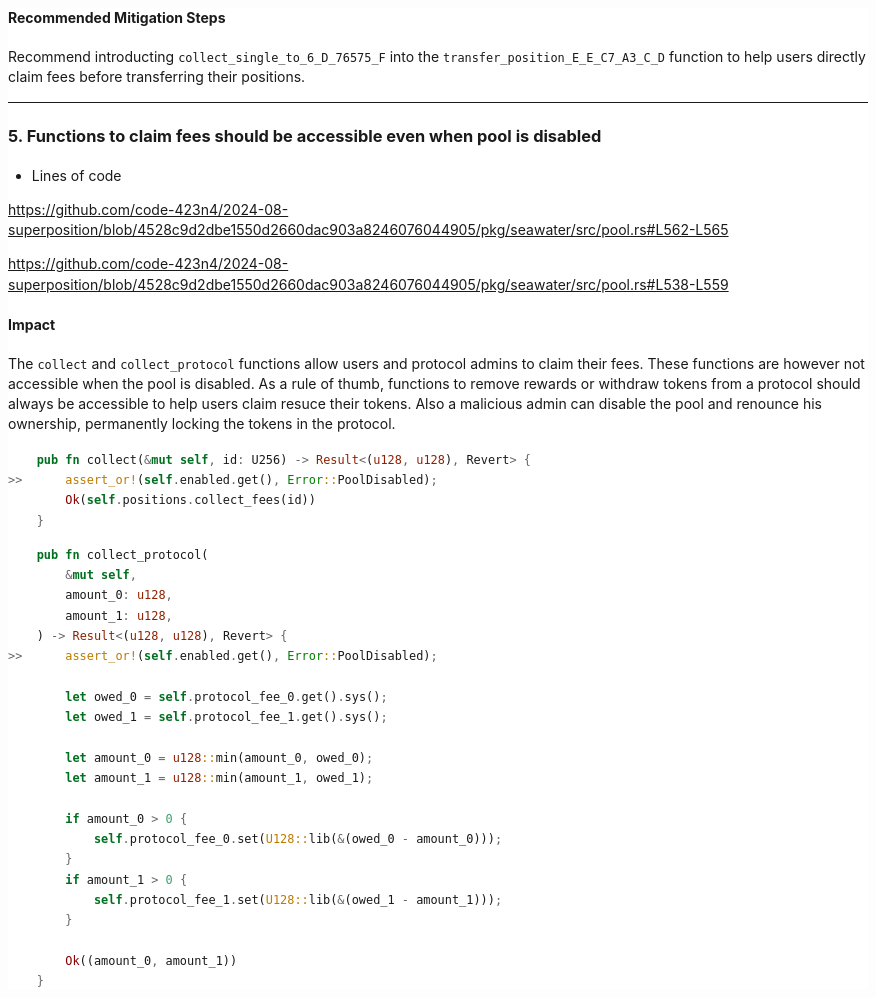 #### Recommended Mitigation Steps

Recommend introducting `collect_single_to_6_D_76575_F` into the `transfer_position_E_E_C7_A3_C_D` function to help users directly claim fees before transferring their positions.

***


### 5. Functions to claim fees should be accessible even when pool is disabled

* Lines of code
 
https://github.com/code-423n4/2024-08-superposition/blob/4528c9d2dbe1550d2660dac903a8246076044905/pkg/seawater/src/pool.rs#L562-L565

https://github.com/code-423n4/2024-08-superposition/blob/4528c9d2dbe1550d2660dac903a8246076044905/pkg/seawater/src/pool.rs#L538-L559

#### Impact

The `collect` and `collect_protocol` functions allow users and protocol admins to claim their fees. These functions are however not accessible when the pool is disabled. As a rule of thumb, functions to remove rewards or withdraw tokens from a protocol should always be accessible to help users claim resuce their tokens. Also a malicious admin can disable the pool and renounce his ownership, permanently locking the tokens in the protocol.

```rust
    pub fn collect(&mut self, id: U256) -> Result<(u128, u128), Revert> {
>>      assert_or!(self.enabled.get(), Error::PoolDisabled);
        Ok(self.positions.collect_fees(id))
    }
```


```rust
    pub fn collect_protocol(
        &mut self,
        amount_0: u128,
        amount_1: u128,
    ) -> Result<(u128, u128), Revert> {
>>      assert_or!(self.enabled.get(), Error::PoolDisabled);

        let owed_0 = self.protocol_fee_0.get().sys();
        let owed_1 = self.protocol_fee_1.get().sys();

        let amount_0 = u128::min(amount_0, owed_0);
        let amount_1 = u128::min(amount_1, owed_1);

        if amount_0 > 0 {
            self.protocol_fee_0.set(U128::lib(&(owed_0 - amount_0)));
        }
        if amount_1 > 0 {
            self.protocol_fee_1.set(U128::lib(&(owed_1 - amount_1)));
        }

        Ok((amount_0, amount_1))
    }
```
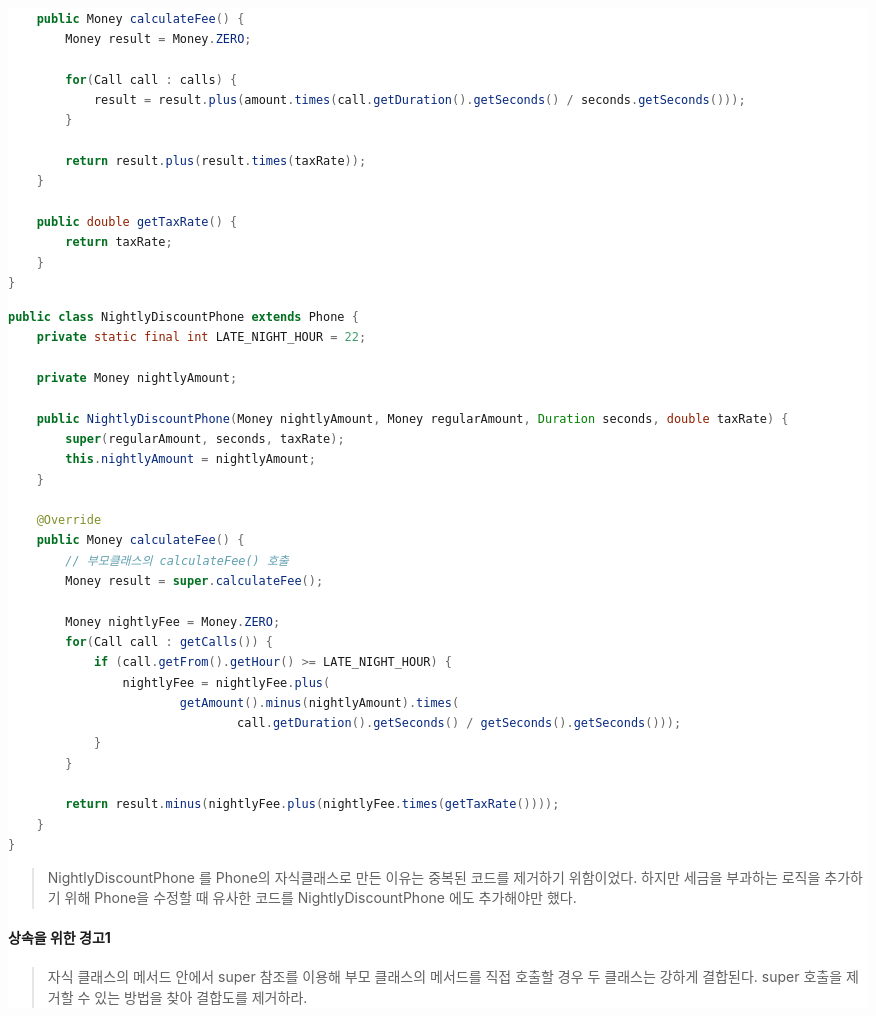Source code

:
 ```Java
    public Money calculateFee() {
        Money result = Money.ZERO;

        for(Call call : calls) {
            result = result.plus(amount.times(call.getDuration().getSeconds() / seconds.getSeconds()));
        }

        return result.plus(result.times(taxRate));
    }

    public double getTaxRate() {
        return taxRate;
    }
}
```

```Java
public class NightlyDiscountPhone extends Phone {
    private static final int LATE_NIGHT_HOUR = 22;

    private Money nightlyAmount;

    public NightlyDiscountPhone(Money nightlyAmount, Money regularAmount, Duration seconds, double taxRate) {
        super(regularAmount, seconds, taxRate);
        this.nightlyAmount = nightlyAmount;
    }

    @Override
    public Money calculateFee() {
        // 부모클래스의 calculateFee() 호출
        Money result = super.calculateFee();

        Money nightlyFee = Money.ZERO;
        for(Call call : getCalls()) {
            if (call.getFrom().getHour() >= LATE_NIGHT_HOUR) {
                nightlyFee = nightlyFee.plus(
                        getAmount().minus(nightlyAmount).times(
                                call.getDuration().getSeconds() / getSeconds().getSeconds()));
            }
        }

        return result.minus(nightlyFee.plus(nightlyFee.times(getTaxRate())));
    }
}
```
> NightlyDiscountPhone 를 Phone의 자식클래스로 만든 이유는 중복된 코드를 제거하기 위함이었다. 하지만 세금을 부과하는 로직을 추가하기 위해 Phone을 수정할 때 유사한 코드를 NightlyDiscountPhone 에도 추가해야만 했다.

#### 상속을 위한 경고1
> 자식 클래스의 메서드 안에서 super 참조를 이용해 부모 클래스의 메서드를 직접 호출할 경우 두 클래스는 강하게 결합된다. super 호출을 제거할 수 있는 방법을 찾아 결합도를 제거하라.
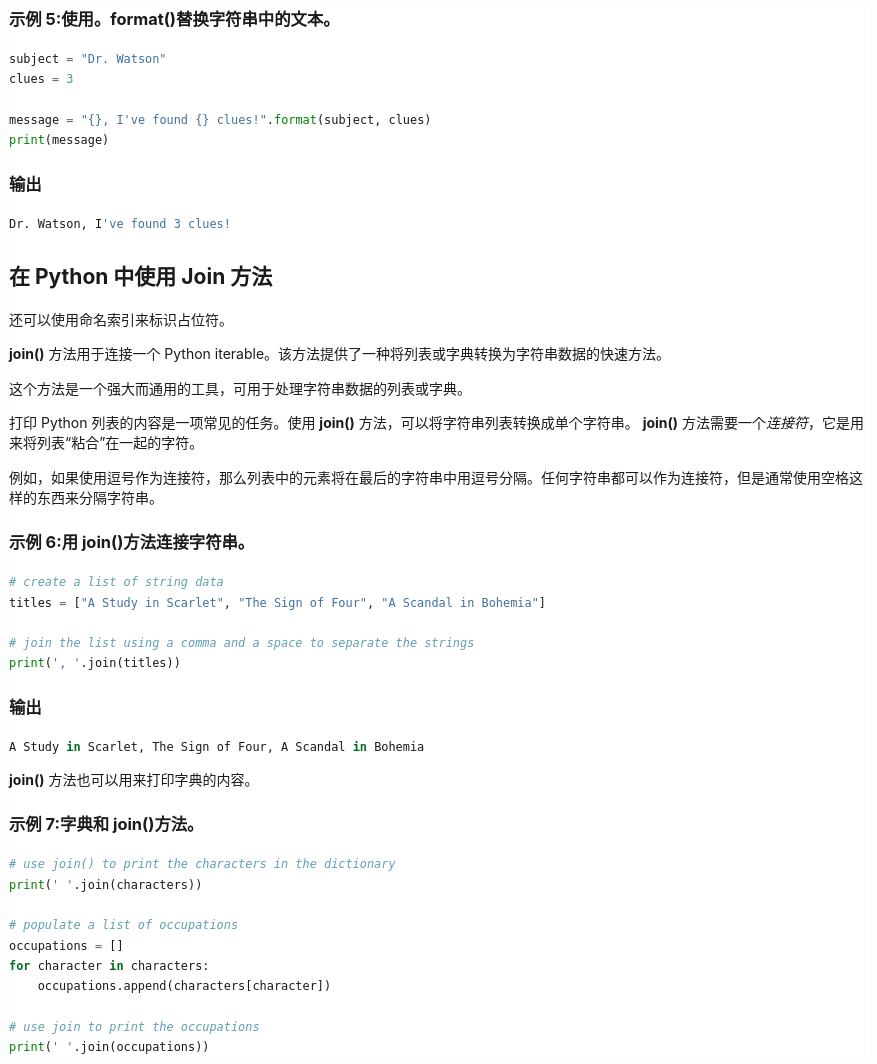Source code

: ### 示例 5:使用。format()替换字符串中的文本。

```py
subject = "Dr. Watson"
clues = 3

message = "{}, I've found {} clues!".format(subject, clues)
print(message) 
```

### 输出

```py
Dr. Watson, I've found 3 clues!
```

## 在 Python 中使用 Join 方法

还可以使用命名索引来标识占位符。

**join()** 方法用于连接一个 Python iterable。该方法提供了一种将列表或字典转换为字符串数据的快速方法。

这个方法是一个强大而通用的工具，可用于处理字符串数据的列表或字典。

打印 Python 列表的内容是一项常见的任务。使用 **join()** 方法，可以将字符串列表转换成单个字符串。 **join()** 方法需要一个*连接符*，它是用来将列表“粘合”在一起的字符。

例如，如果使用逗号作为连接符，那么列表中的元素将在最后的字符串中用逗号分隔。任何字符串都可以作为连接符，但是通常使用空格这样的东西来分隔字符串。

### 示例 6:用 join()方法连接字符串。

```py
# create a list of string data
titles = ["A Study in Scarlet", "The Sign of Four", "A Scandal in Bohemia"]

# join the list using a comma and a space to separate the strings
print(', '.join(titles)) 
```

### 输出

```py
A Study in Scarlet, The Sign of Four, A Scandal in Bohemia
```

**join()** 方法也可以用来打印字典的内容。

### 示例 7:字典和 join()方法。

```py
# use join() to print the characters in the dictionary
print(' '.join(characters))

# populate a list of occupations
occupations = []
for character in characters:
    occupations.append(characters[character])

# use join to print the occupations
print(' '.join(occupations)) 
```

Brief. I need every line from the material that contains the word "NightlyDiscountPhone".

Task response.
public class NightlyDiscountPhone extends Phone {
    public NightlyDiscountPhone(Money nightlyAmount, Money regularAmount, Duration seconds, double taxRate) {
> NightlyDiscountPhone 를 Phone의 자식클래스로 만든 이유는 중복된 코드를 제거하기 위함이었다. 하지만 세금을 부과하는 로직을 추가하기 위해 Phone을 수정할 때 유사한 코드를 NightlyDiscountPhone 에도 추가해야만 했다.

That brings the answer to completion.